Texas Matters: Uvalde, guns and the greening grid
Weeks after the school shooting at Robb Elementary School in Uvalde, there are still few answers about what happened that day.
In fact, Texas officials have told the public contradictory information.
So, to get to the truth, reporters can turn to public information like 911 calls, police dispatch recordings and body cameras. But in Texas those records are tough or even impossible to obtain because the state is able to invoke something called “The Dead Suspect Loophole.”
Since the massacre in Uvalde, many critics called on lawmakers to finally pass something that will make it more difficult for dangerous individuals to get and keep guns.
This is especially true for assault style weapons like the AR-15 type semi-automatic that mass shooters seem to prefer when they attack schools, places of worship and shopping centers.
In years past, it’s been members of the Republican Party who received big donations from the gun lobby and who have blocked these bills.
However, a growing number of citizens across party lines say this time things are different.

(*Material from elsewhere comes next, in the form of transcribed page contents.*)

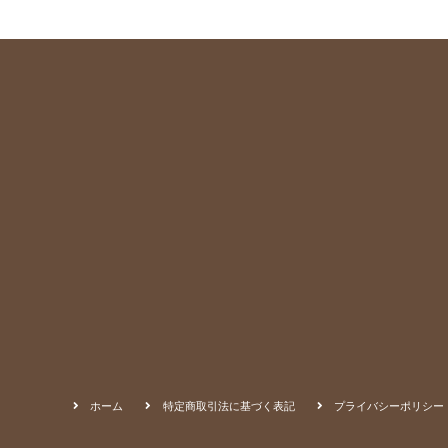
ホーム
特定商取引法に基づく表記
プライバシーポリシー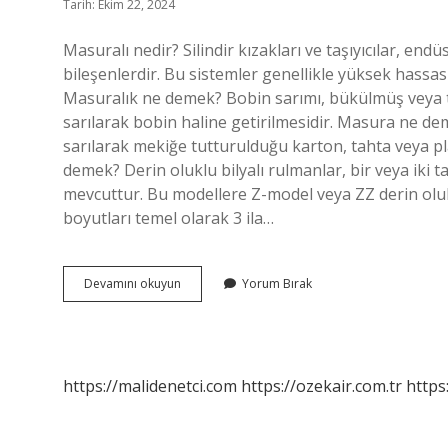
Tarih: Ekim 22, 2024
Masuralı nedir? Silindir kızakları ve taşıyıcılar, en
bileşenlerdir. Bu sistemler genellikle yüksek hassasi
Masuralık ne demek? Bobin sarımı, bükülmüş veya te
sarılarak bobin haline getirilmesidir. Masura ne deme
sarılarak mekiğe tutturulduğu karton, tahta veya pla
demek? Derin oluklu bilyalı rulmanlar, bir veya iki
mevcuttur. Bu modellere Z-model veya ZZ derin oluklu
boyutları temel olarak 3 ila…
Masuralı
Devamını okuyun
Yorum Bırak
Ne
Demek
https://malidenetci.com
https://ozekair.com.tr
https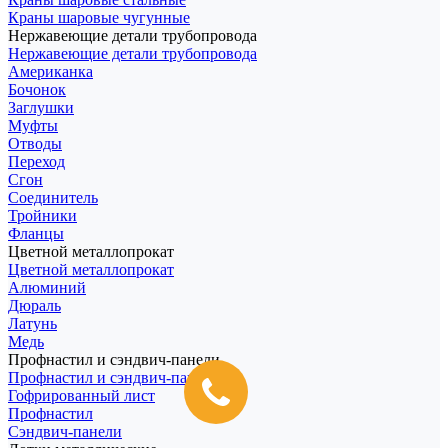
Краны шаровые чугунные
Нержавеющие детали трубопровода
Нержавеющие детали трубопровода
Американка
Бочонок
Заглушки
Муфты
Отводы
Переход
Сгон
Соединитель
Тройники
Фланцы
Цветной металлопрокат
Цветной металлопрокат
Алюминий
Дюраль
Латунь
Медь
Профнастил и сэндвич-панели
Профнастил и сэндвич-панели
Гофрированный лист
Профнастил
Сэндвич-панели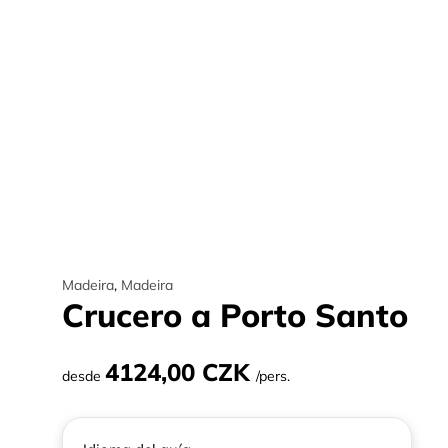
Madeira
,
Madeira
Crucero a Porto Santo
4124,00 CZK
desde
/pers.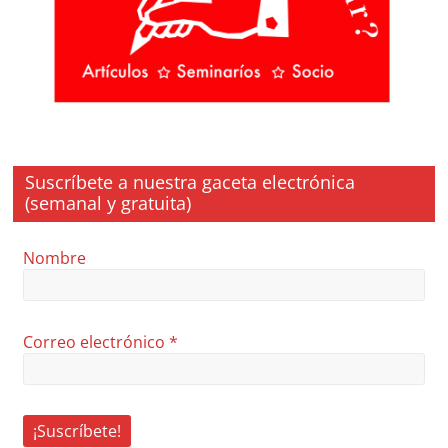
Suscríbete a nuestra gaceta electrónica
(semanal y gratuita)
Nombre
Correo electrónico
*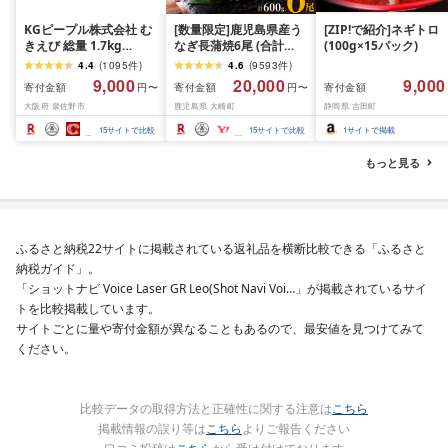
KGピープル株式会社 む
[数量限定]鹿児島県産う
[ZIP!で紹介]ネギトロ
きえび 総量 1.7kg
なぎ長蒲焼6尾 (合計
(100g×15パック)
(850g×2P) 特大 5Lサイ
600g以上)
4.4
(
1095
件
)
4.6
(
9593
件
)
ズ バナメイエビ バラ凍
9,000
20,000
9,000
寄付金額
寄付金額
寄付金額
円〜
円〜
結 下処理不要 サイズ不
大阪府 泉佐野市
鹿児島県 大崎町
静岡県 吉田町
揃い 訳あり
15
サイトで比較
15
サイトで比較
1
サイトで掲載
もっと見る
ふるさと納税22サイトに掲載されている返礼品を横断比較できる「ふるさと
納税ガイド」。
「ショットナビ Voice Laser GR Leo(Shot Navi Voi…」が掲載されているサイ
トを比較掲載しています。
サイトごとに量や寄付金額が異なることもあるので、最安値を見つけてみて
ください。
比較データの取得方法と正確性に関する注意は
こちら
掲載情報の誤り等は
こちら
よりご報告ください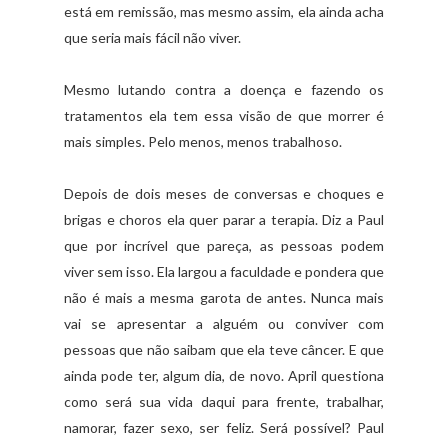
está em remissão, mas mesmo assim, ela ainda acha
que seria mais fácil não viver.
Mesmo lutando contra a doença e fazendo os
tratamentos ela tem essa visão de que morrer é
mais simples. Pelo menos, menos trabalhoso.
Depois de dois meses de conversas e choques e
brigas e choros ela quer parar a terapia. Diz a Paul
que por incrível que pareça, as pessoas podem
viver sem isso. Ela largou a faculdade e pondera que
não é mais a mesma garota de antes. Nunca mais
vai se apresentar a alguém ou conviver com
pessoas que não saibam que ela teve câncer. E que
ainda pode ter, algum dia, de novo. April questiona
como será sua vida daqui para frente, trabalhar,
namorar, fazer sexo, ser feliz. Será possível? Paul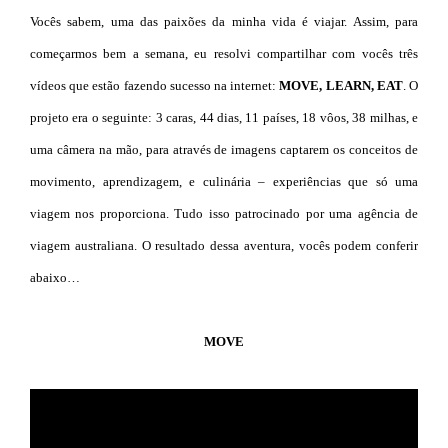
Vocês sabem, uma das paixões da minha vida é viajar. Assim, para
começarmos bem a semana, eu resolvi compartilhar com vocês três
vídeos que estão fazendo sucesso na internet:
MOVE
, LEARN, EAT
. O
projeto era o seguinte: 3 caras, 44 dias, 11 países, 18 vôos, 38 milhas, e
uma câmera na mão, para através de imagens captarem os conceitos de
movimento, aprendizagem, e culinária – experiências que só uma
viagem nos proporciona. Tudo isso patrocinado por uma agência de
viagem australiana. O resultado dessa aventura, vocês podem conferir
abaixo…
MOVE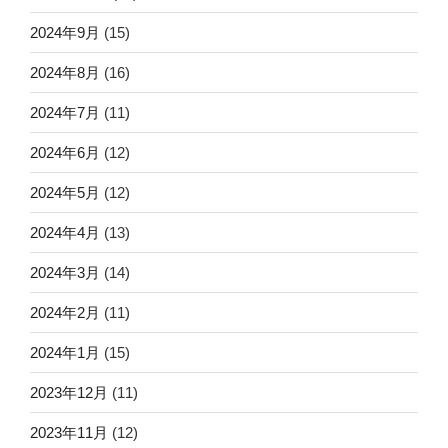
2024年9月
(15)
2024年8月
(16)
2024年7月
(11)
2024年6月
(12)
2024年5月
(12)
2024年4月
(13)
2024年3月
(14)
2024年2月
(11)
2024年1月
(15)
2023年12月
(11)
2023年11月
(12)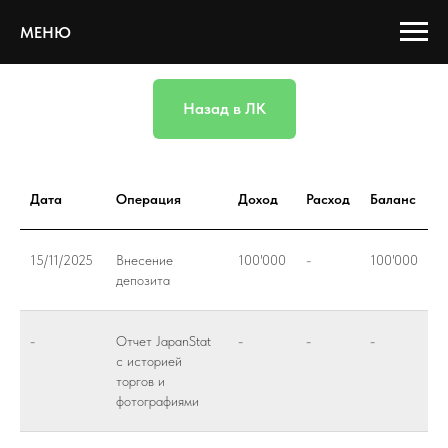
МЕНЮ
Назад в ЛК
Дата
Операция
Доход
Расход
Баланс
15/11/2025
Внесение
100'000
-
100'000
депозита
-
Отчет JapanStat
-
-
-
с историей
торгов и
фотографиями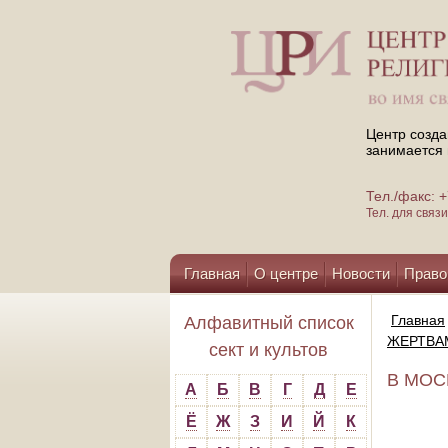
Центр созда
занимается 
Тел./факс:
Тел. для свя
Главная
О центре
Новости
Право
Помощь центру
Главная
Алфавитный список
ЖЕРТВА
сект и культов
В МОС
А
Б
В
Г
Д
Е
Ё
Ж
З
И
Й
К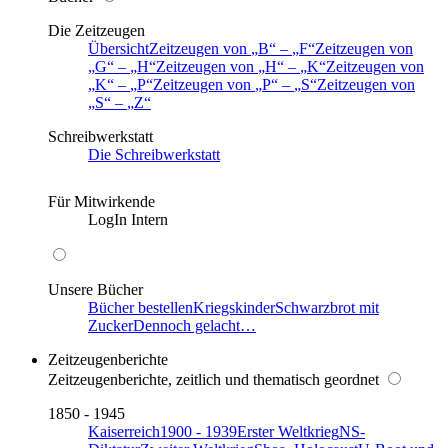
Die Zeitzeugen
Übersicht
Zeitzeugen von
B
–
F
Zeitzeugen von
G
–
H
Zeitzeugen von
H
–
K
Zeitzeugen von
K
–
P
Zeitzeugen von
P
–
S
Zeitzeugen von
S
–
Z
Schreibwerkstatt
Die Schreibwerkstatt
Für Mitwirkende
LogIn Intern
Unsere Bücher
Bücher bestellen
Kriegskinder
Schwarzbrot mit
Zucker
Dennoch gelacht…
Zeitzeugenberichte
Zeitzeugenberichte, zeitlich und thematisch geordnet
1850 - 1945
Kaiserreich
1900 - 1939
Erster Weltkrieg
NS-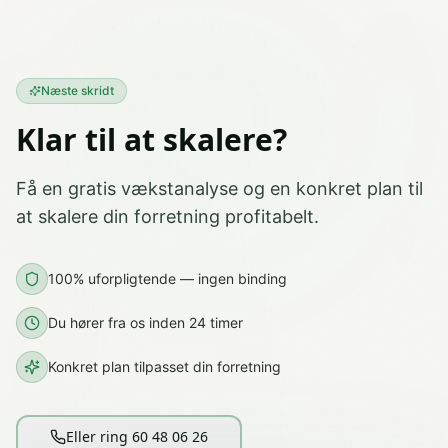
Næste skridt
Klar til at skalere?
Få en gratis vækstanalyse og en konkret plan til
at skalere din forretning profitabelt.
100% uforpligtende — ingen binding
Du hører fra os inden 24 timer
Konkret plan tilpasset din forretning
Eller ring 60 48 06 26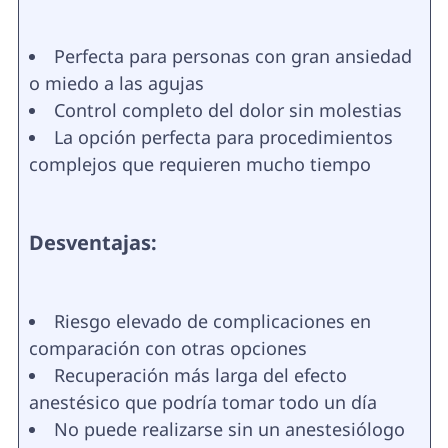
Perfecta para personas con gran ansiedad
o miedo a las agujas
Control completo del dolor sin molestias
La opción perfecta para procedimientos
complejos que requieren mucho tiempo
Desventajas:
Riesgo elevado de complicaciones en
comparación con otras opciones
Recuperación más larga del efecto
anestésico que podría tomar todo un día
No puede realizarse sin un anestesiólogo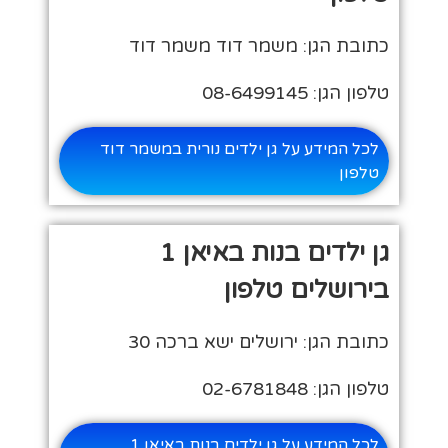
כתובת הגן: משמר דוד משמר דוד
טלפון הגן: 08-6499145
לכל המידע על גן ילדים נורית במשמר דוד
טלפון
גן ילדים בנות באיאן 1
בירושלים טלפון
כתובת הגן: ירושלים ישא ברכה 30
טלפון הגן: 02-6781848
לכל המידע על גן ילדים בנות באיאן 1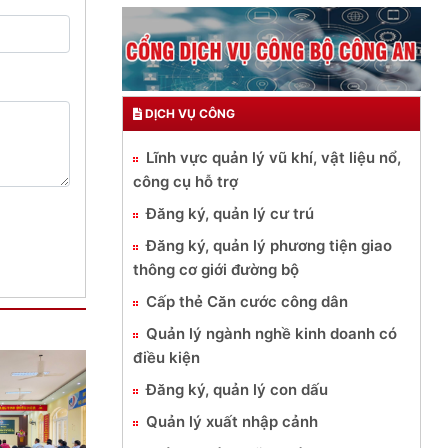
DỊCH VỤ CÔNG
Lĩnh vực quản lý vũ khí, vật liệu nổ,
công cụ hỗ trợ
Đăng ký, quản lý cư trú
Đăng ký, quản lý phương tiện giao
thông cơ giới đường bộ
Cấp thẻ Căn cước công dân
Quản lý ngành nghề kinh doanh có
điều kiện
Đăng ký, quản lý con dấu
Quản lý xuất nhập cảnh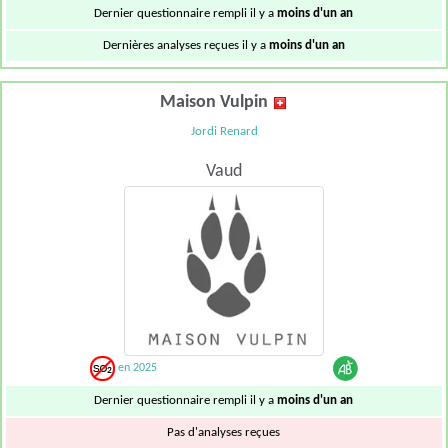
Dernier questionnaire rempli il y a
moins d'un an
Dernières analyses reçues il y a
moins d'un an
Maison Vulpin
Jordi Renard
Vaud
en 2025
Dernier questionnaire rempli il y a
moins d'un an
Pas d'analyses reçues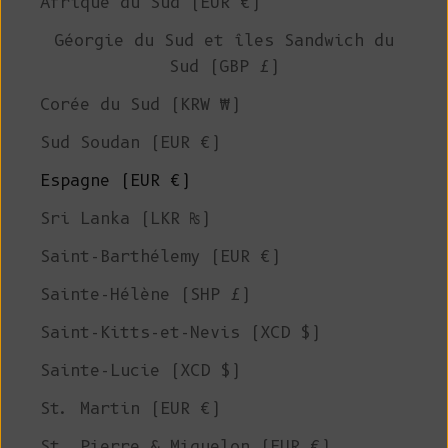
Afrique du Sud (EUR €)
Géorgie du Sud et îles Sandwich du
Sud (GBP £)
Corée du Sud (KRW ₩)
Sud Soudan (EUR €)
Espagne (EUR €)
Sri Lanka (LKR ₨)
Saint-Barthélemy (EUR €)
Sainte-Hélène (SHP £)
Saint-Kitts-et-Nevis (XCD $)
Sainte-Lucie (XCD $)
St. Martin (EUR €)
St. Pierre & Miquelon (EUR €)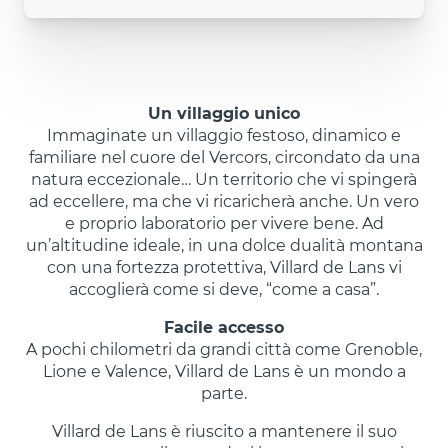
Un villaggio unico
Immaginate un villaggio festoso, dinamico e
familiare nel cuore del Vercors, circondato da una
natura eccezionale… Un territorio che vi spingerà
ad eccellere, ma che vi ricaricherà anche. Un vero
e proprio laboratorio per vivere bene. Ad
un’altitudine ideale, in una dolce dualità montana
con una fortezza protettiva, Villard de Lans vi
accoglierà come si deve, “come a casa”.
Facile accesso
A pochi chilometri da grandi città come Grenoble,
Lione e Valence, Villard de Lans è un mondo a
parte.
Villard de Lans è riuscito a mantenere il suo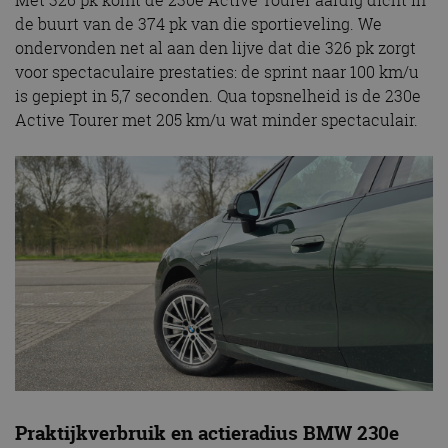
Met 326 pk komt de 230e Active Tourer aardig dicht in
de buurt van de 374 pk van die sportieveling. We
ondervonden net al aan den lijve dat die 326 pk zorgt
voor spectaculaire prestaties: de sprint naar 100 km/u
is gepiept in 5,7 seconden. Qua topsnelheid is de 230e
Active Tourer met 205 km/u wat minder spectaculair.
Praktijkverbruik en actieradius BMW 230e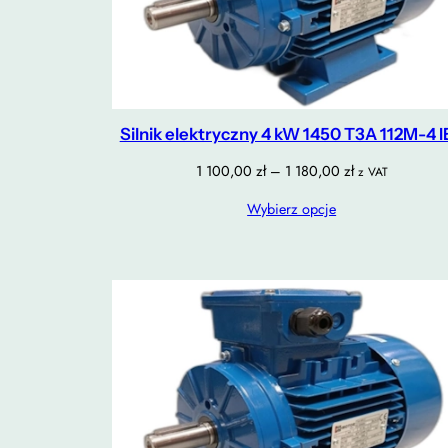
Silnik elektryczny 4 kW 1450 T3A 112M-4 I
Zakres
1 100,00
zł
–
1 180,00
zł
z VAT
cen:
Wybierz opcje
od
1
100,00 zł
do
1
180,00 zł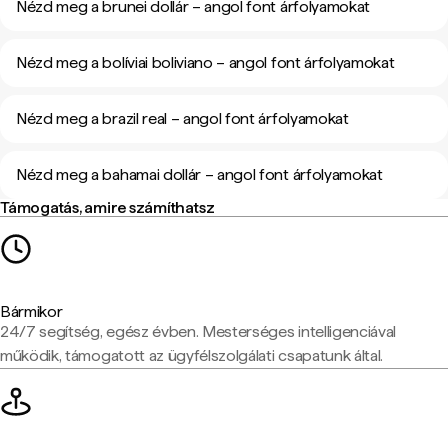
Nézd meg a brunei dollár – angol font árfolyamokat
Nézd meg a bolíviai boliviano – angol font árfolyamokat
Nézd meg a brazil real – angol font árfolyamokat
Nézd meg a bahamai dollár – angol font árfolyamokat
Támogatás, amire számíthatsz
Bármikor
24/7 segítség, egész évben. Mesterséges intelligenciával
működik, támogatott az ügyfélszolgálati csapatunk által.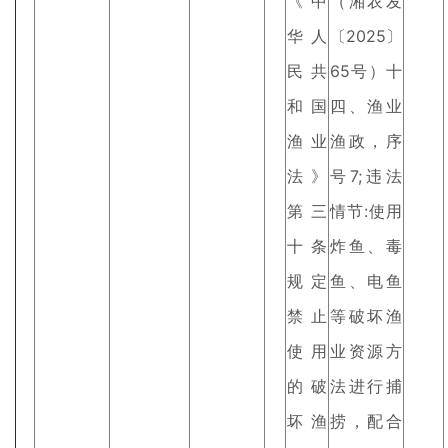
《中
（湘农发
华人
〔2025〕
民共
65号）十
和国
四、渔业
渔业
渔政，序
法》
号7;违法
第三
情节:使用
十条
炸鱼、毒
规定
鱼、电鱼
禁止
等破坏渔
使用
业资源方
的破
法进行捕
坏渔
捞，配合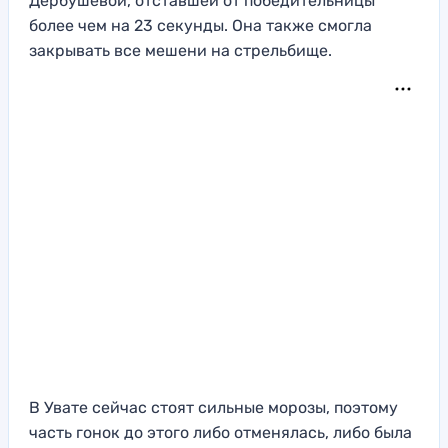
Дербушевой, отставшей от победительницы
более чем на 23 секунды. Она также смогла
закрывать все мешени на стрельбище.
В Увате сейчас стоят сильные морозы, поэтому
часть гонок до этого либо отменялась, либо была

But that remains to be seen since right now these bills are stalled.
San Antonio Congressman Joaquin Castro (D) is pushing for a bill that would crack down on gun sales in a number of ways.
Greening the grid
Summer officially starts on June 21 but the heat wave isn’t waiting.
Already, Texas has been sweltering in record breaking heat, day after day of 100 degrees and a record energy consumption.
June started off with many wondering if the state grid was up to the challenge. But Michael Webber, a UT Austin engineering professor and an expert on energy, says not only is the grid holding up but renewable energy is keeping the lights on in Texas.